1/3 cup caster sugar
1 3/4 cups plain flour
190g butter, chilled, chopped
1 tablespoon chilled water
2 1/2 cups walnuts, toasted
1/2 x 200g block milk chocolate, chopped
1/2 cup brown sugar
1 teaspoon vanilla extract
Icing sugar mixture, to serve
Double cream, to serve
Set aside 2 teaspoons of caster sugar. Combine flour, 125g butter and the bulk of the caster sugar in bowl of food processor. Process until mixture is like breadcrumbs. Add 1 egg and pulse together. Slowly add chilled water and continue to pulse until mixture turns into dough and forms a ball. Lightly flour surface for dough. Shape into disc and wrap with plastic wrap. Place in refrigerator for 30 mins.
Preheat oven to 200C or 180C fan forced. Lightly flour surface and roll out pastry until 3mm thick and 30cm round.
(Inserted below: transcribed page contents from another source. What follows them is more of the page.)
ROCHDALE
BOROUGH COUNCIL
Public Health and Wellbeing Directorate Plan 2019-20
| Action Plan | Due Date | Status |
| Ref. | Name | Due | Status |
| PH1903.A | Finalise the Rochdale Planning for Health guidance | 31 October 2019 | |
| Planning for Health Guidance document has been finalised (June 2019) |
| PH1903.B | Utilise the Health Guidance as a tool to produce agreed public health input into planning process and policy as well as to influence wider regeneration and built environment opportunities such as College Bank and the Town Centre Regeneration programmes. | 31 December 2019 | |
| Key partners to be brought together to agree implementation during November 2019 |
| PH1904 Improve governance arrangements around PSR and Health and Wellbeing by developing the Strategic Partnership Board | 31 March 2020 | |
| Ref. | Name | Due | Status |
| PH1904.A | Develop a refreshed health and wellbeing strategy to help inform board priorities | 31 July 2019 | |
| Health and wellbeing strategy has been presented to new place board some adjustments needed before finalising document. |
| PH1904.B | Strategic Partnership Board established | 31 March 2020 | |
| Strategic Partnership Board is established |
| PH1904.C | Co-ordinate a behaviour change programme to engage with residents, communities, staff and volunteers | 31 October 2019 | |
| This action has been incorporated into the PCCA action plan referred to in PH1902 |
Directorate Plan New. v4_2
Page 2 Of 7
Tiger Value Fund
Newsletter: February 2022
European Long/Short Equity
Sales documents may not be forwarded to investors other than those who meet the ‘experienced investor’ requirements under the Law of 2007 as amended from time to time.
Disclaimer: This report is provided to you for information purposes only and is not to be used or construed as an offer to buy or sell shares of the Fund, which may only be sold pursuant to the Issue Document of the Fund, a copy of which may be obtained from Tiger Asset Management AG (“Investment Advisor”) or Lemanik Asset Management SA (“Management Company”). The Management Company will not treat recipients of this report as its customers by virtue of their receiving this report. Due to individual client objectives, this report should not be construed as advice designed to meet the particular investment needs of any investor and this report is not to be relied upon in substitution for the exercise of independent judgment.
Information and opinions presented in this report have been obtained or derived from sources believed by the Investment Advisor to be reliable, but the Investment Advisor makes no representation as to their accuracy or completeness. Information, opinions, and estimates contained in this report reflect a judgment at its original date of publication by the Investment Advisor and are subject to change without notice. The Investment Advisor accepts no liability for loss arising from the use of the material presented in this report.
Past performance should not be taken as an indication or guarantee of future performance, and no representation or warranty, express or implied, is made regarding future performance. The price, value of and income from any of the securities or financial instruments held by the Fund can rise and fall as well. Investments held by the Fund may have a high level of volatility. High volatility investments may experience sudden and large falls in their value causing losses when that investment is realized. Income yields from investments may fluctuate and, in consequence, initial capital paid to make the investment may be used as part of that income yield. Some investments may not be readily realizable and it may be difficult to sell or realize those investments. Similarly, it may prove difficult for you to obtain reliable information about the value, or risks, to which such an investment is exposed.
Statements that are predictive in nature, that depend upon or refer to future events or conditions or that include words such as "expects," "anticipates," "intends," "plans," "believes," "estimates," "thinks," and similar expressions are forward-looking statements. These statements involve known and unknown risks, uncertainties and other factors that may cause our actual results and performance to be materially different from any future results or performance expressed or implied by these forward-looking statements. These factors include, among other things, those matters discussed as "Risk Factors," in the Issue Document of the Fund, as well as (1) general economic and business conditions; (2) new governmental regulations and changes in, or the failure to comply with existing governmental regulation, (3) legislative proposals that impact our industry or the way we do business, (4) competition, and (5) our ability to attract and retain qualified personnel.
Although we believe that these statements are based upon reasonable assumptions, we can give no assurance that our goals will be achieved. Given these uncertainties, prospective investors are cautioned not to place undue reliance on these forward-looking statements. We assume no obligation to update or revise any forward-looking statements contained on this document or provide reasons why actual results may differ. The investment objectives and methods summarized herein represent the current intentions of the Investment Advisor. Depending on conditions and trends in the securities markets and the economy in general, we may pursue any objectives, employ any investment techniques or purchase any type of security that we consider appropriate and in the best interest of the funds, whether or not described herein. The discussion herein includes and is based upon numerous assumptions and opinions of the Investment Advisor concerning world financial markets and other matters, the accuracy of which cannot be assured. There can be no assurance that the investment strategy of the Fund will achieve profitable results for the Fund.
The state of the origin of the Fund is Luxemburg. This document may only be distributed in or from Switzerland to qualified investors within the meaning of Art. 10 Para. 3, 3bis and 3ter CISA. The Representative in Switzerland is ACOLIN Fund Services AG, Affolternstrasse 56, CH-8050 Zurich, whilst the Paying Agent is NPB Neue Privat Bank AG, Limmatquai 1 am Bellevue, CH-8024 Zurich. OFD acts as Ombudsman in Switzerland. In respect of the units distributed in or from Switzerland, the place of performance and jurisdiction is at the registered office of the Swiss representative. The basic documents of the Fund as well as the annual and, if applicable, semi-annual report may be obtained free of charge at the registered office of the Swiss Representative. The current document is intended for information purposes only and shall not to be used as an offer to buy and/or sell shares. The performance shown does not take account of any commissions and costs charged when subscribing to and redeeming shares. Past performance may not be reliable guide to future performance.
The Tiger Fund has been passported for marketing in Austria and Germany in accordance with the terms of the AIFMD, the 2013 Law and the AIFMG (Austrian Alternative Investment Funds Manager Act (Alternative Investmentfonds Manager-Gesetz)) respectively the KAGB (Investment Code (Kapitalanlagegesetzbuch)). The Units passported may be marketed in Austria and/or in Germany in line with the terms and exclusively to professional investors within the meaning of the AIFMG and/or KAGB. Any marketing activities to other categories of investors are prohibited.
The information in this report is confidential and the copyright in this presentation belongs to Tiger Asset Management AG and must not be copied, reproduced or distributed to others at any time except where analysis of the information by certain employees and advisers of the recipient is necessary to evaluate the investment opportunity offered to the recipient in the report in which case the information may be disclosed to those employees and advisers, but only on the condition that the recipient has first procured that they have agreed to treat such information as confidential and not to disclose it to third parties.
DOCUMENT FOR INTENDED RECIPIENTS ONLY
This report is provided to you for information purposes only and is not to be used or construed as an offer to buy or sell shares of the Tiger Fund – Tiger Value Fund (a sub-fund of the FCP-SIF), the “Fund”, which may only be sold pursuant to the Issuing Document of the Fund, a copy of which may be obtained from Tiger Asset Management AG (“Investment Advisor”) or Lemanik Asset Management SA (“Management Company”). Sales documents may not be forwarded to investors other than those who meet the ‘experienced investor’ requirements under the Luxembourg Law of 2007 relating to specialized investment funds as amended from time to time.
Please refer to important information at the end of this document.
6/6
Prepare round loose-based fluted flan tin (3cm deep and 24cm base) and line with pastry. Trim any extra pastry and re-roll on floured surface. Cut into 9cmx24cm rectangle and cut lengthways into strips.
Spread walnuts onto baking tray. Bake until toasted for 3-4mins. Remove from oven and set aside to cool. Place chocolate in heatproof bowl and place over saucepan full of simmering water. Stir melting chocolate with metal spoon for 2-3mins until smooth. Remove from saucepan to cool.
Combine walnuts, brown sugar and left over butter in food processor bowl. Pulse to mix until roughly chopped. Mix in vanilla, melted chocolate and remaining eggs. Pulse. Pour walnut mixture into the pastry base.
Take pastry strips and line in a lattice pattern over top. Top with 2 teaspoons of caster sugar. Place in oven, bake for 20 mins until golden. Let cool for 10 mins. Dust generously with icing sugar and serve with cream.